> **Activity**
Count the lines below that hold the word "this" and say how many, with no other text.

> **Collected data**
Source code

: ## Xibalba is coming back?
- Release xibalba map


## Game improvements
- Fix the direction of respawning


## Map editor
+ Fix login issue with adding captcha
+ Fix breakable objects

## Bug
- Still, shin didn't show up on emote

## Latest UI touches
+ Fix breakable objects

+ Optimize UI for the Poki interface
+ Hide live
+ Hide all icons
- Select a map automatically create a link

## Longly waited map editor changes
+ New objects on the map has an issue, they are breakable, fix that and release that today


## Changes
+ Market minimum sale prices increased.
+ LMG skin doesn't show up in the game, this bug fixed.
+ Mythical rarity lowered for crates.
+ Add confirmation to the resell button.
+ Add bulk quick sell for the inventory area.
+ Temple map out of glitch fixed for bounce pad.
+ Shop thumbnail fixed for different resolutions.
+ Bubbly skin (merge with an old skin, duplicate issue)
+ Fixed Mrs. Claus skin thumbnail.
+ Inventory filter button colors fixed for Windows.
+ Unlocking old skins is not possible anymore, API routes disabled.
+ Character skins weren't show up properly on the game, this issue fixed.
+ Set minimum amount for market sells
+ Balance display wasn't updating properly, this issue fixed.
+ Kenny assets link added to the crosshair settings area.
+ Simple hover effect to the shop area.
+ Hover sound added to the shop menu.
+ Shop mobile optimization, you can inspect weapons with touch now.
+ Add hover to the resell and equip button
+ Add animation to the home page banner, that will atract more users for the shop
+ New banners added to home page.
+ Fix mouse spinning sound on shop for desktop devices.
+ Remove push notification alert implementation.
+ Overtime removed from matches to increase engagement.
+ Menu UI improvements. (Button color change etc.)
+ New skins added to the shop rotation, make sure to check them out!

> **The completed task**
3